Too Fragile
As Bernie Sanders continues his ascendency as the candidate of starry-eyed college kids, 1960s-era progressives, and those on the hard-left, the mainstream Democratic party and it's dishonest and corrupt flag bearer, Hillary Clinton, rely on a southern "firewall' to stop Bernie's advance.
As a cyrpto-communist, Bernie's socialist narrative is wrong on most things, but not everything. His suggestion that "too big to fail" is dangerous resonate with most voters. His argument that Wall Street continues its irresponsible development of financial instruments that benefit no one but Wall Street and its very big money investors is largely accurate. With that it mind, there is a way that Sanders could be propelled into the presidency.
Allister Heath writes:
They bounce back after terrorist attacks, pick themselves up after earthquakes and cope with pandemics such as Zika. They can even handle years of economic uncertainty, stagnant wages and sky-high unemployment. But no developed nation today could possibly tolerate another wholesale banking crisis and proper, blood and guts recession.In the main, U.S. economic fragility can be traced to the massive growth of government (and the consequent diminishment of the private sector), our $19+ trillion national debt, our financially unstable entitlements, and the notion that "moral hazard" no longer applies to the financial sector. Over its eight years in power, the current Democratic administration has done nothing to moderate any of these things. In fact, through bad policy and irresponsible ideology, it has made things worse—much worse.

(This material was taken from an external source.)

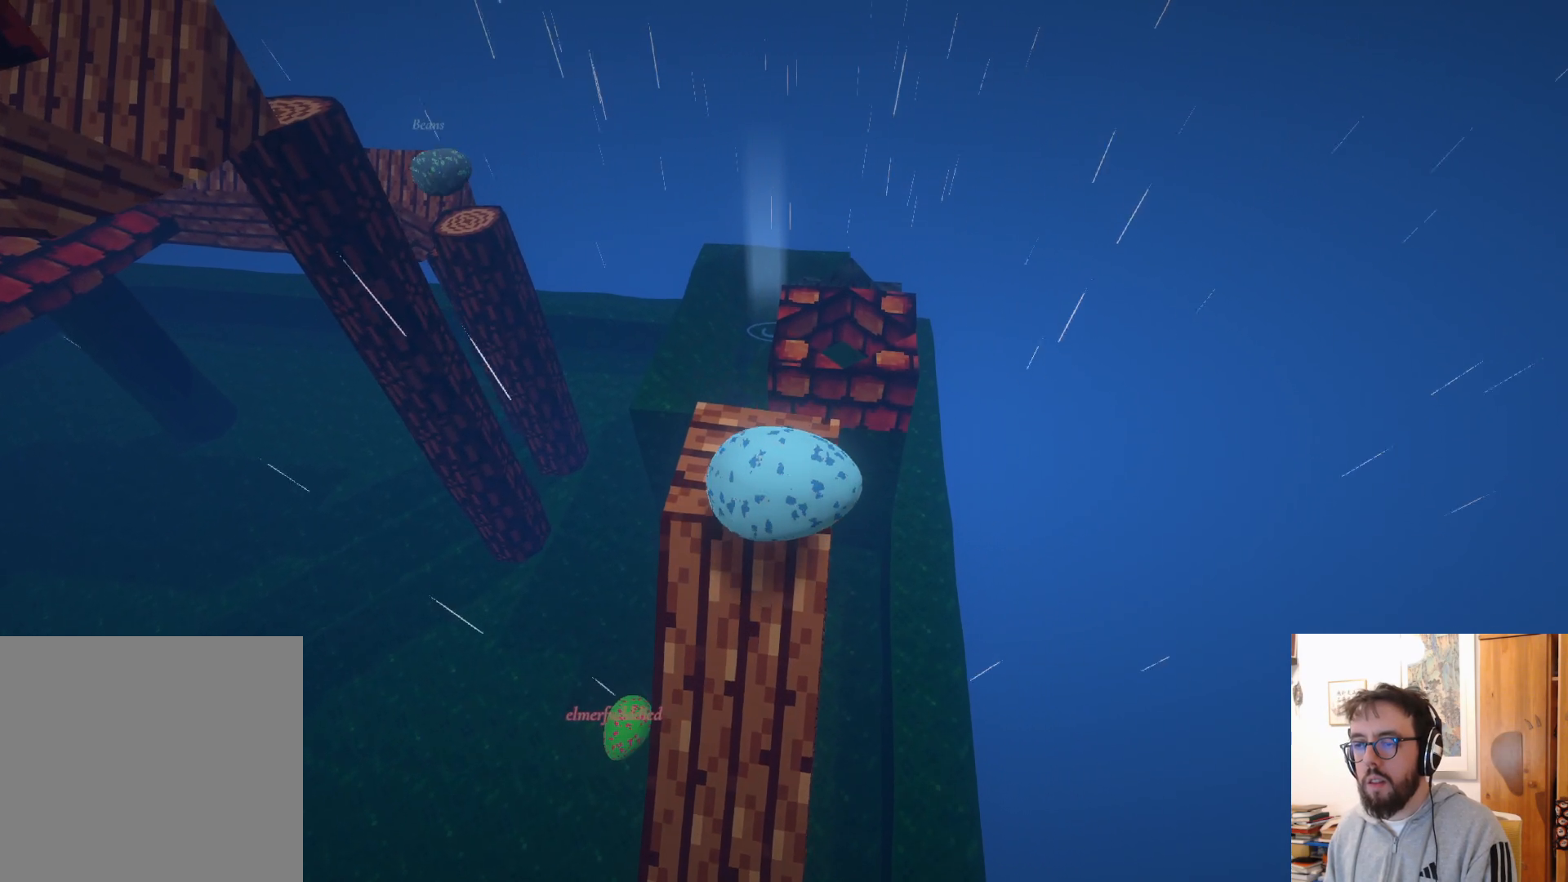
{"buttons": ["A"], "left_stick": "up", "right_stick": "center", "events": [[400, "A", "down"]]}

We are too fragile, fiscally as well as psychologically. Our economies, cultures and polities are still paying a heavy price for the Great Recession; another collapse, especially were it to be accompanied by a fresh banking bailout by the taxpayer, would trigger a cataclysmic, uncontrollable backlash.
The public, whose faith in elites and the private sector was rattled after 2007-09, would simply not wear it. Its anger would be so explosive, so-all encompassing that it would threaten the very survival of free trade, of globalisation and of the market-based economy. There would be calls for wage and price controls, punitive, ultra-progressive taxes, a war on the City and arbitrary jail sentences.
If another 2008 crash occurs in the short-term (and it might), Bernie Sander's anti-capitalist rhetoric will resonate across the electorate. It could propel him into the presidency.
Of course, the socialism that Sanders advocates won't fix a thing. In fact, it'll make a bad situation even worse, possibly irreparably worse. But that won't matter. If people are angry today—and they are—they will be infuriated if another crash occurs. Let's just hope it doesn't.